The sheep pound - I tried, but it was difficult to take a picture which did this place justice. |
It fascinates me that a landscape which looks so wild is actually not so wild after all: in fact much of it has been shaped by two generations of one family, quite recently. Before the Knights came to Exmoor, few people lived or farmed there. And they didn't conquer the land: much of it is still wild. But they loved Exmoor, and they did the best for it. and what became of them? Well, sadly, Frederic's son - also Frederic - died at the age of twenty eight, and that took the heart out of his father. He and his wife are buried at Simonsbath. After doing so much for Exmoor, they slipped away into history.
But now their wild garden is being restored, and they are remembered again. They achieved a great deal.
But I'm quite glad that the iron mines didn't work out.
Fascinating, Sue. I knew nothing of this.
ReplyDeleteWhat a wonderful account of the fascinating landscape, nature and wildlife of Exmoor. Thank you, Sue!

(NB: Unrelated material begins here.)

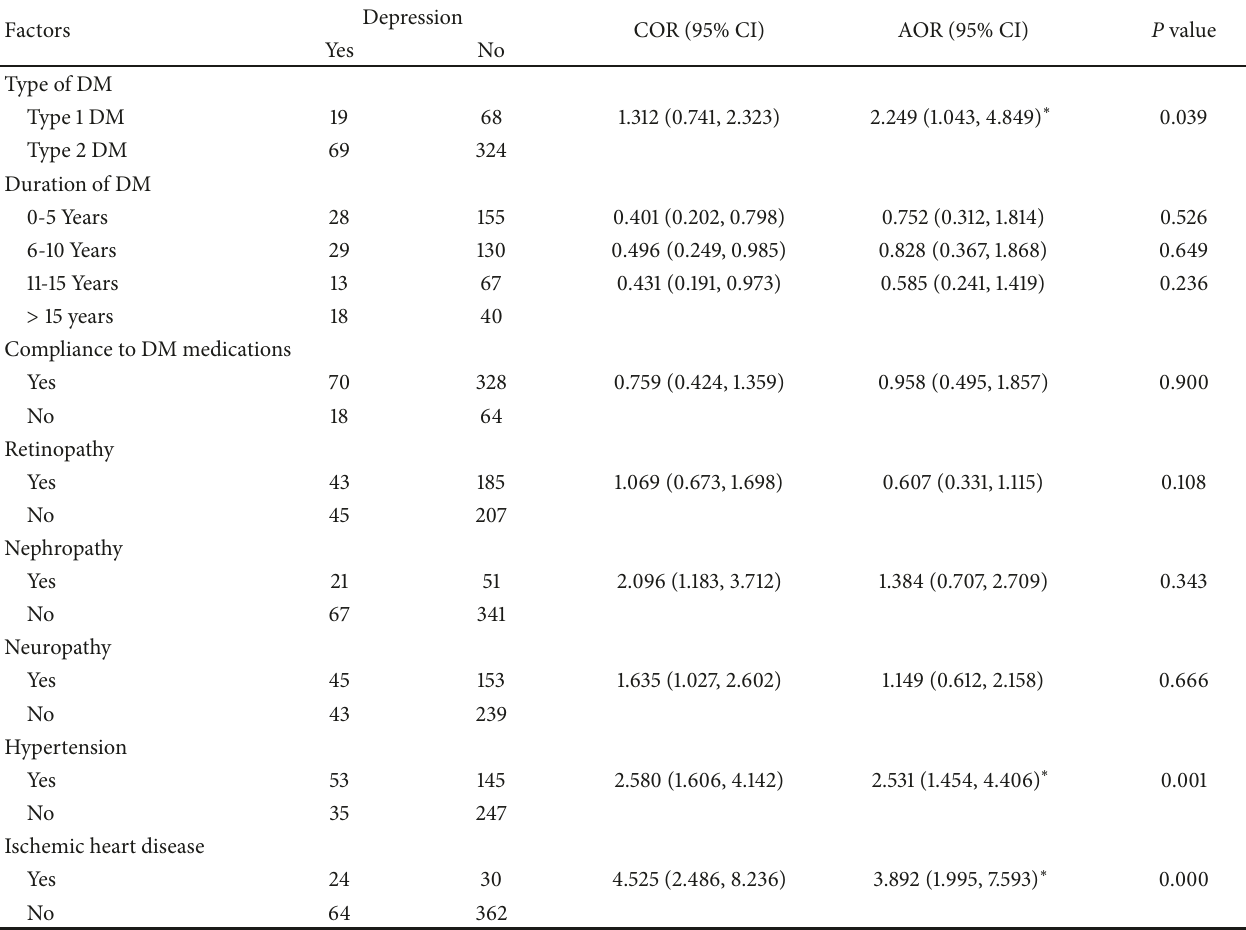
Table 4: Multivariate analysis of different factors and depression among diabetic patients, Jazan, May 2017 (N = 480).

ReplyDeleteSo much history hidden there and such a shame that people rush through in their haste to reach Devon and Cornwall. Yet this probably preserves the unique environment of Exmoor and makes it even more special for its visitors! You have inspired me to explore it one day and in the meantime, your photos illustrate the magic and beauty of the area.
Thanks so much, Mary and Caroline - I'm really pleased that you enjoyed it.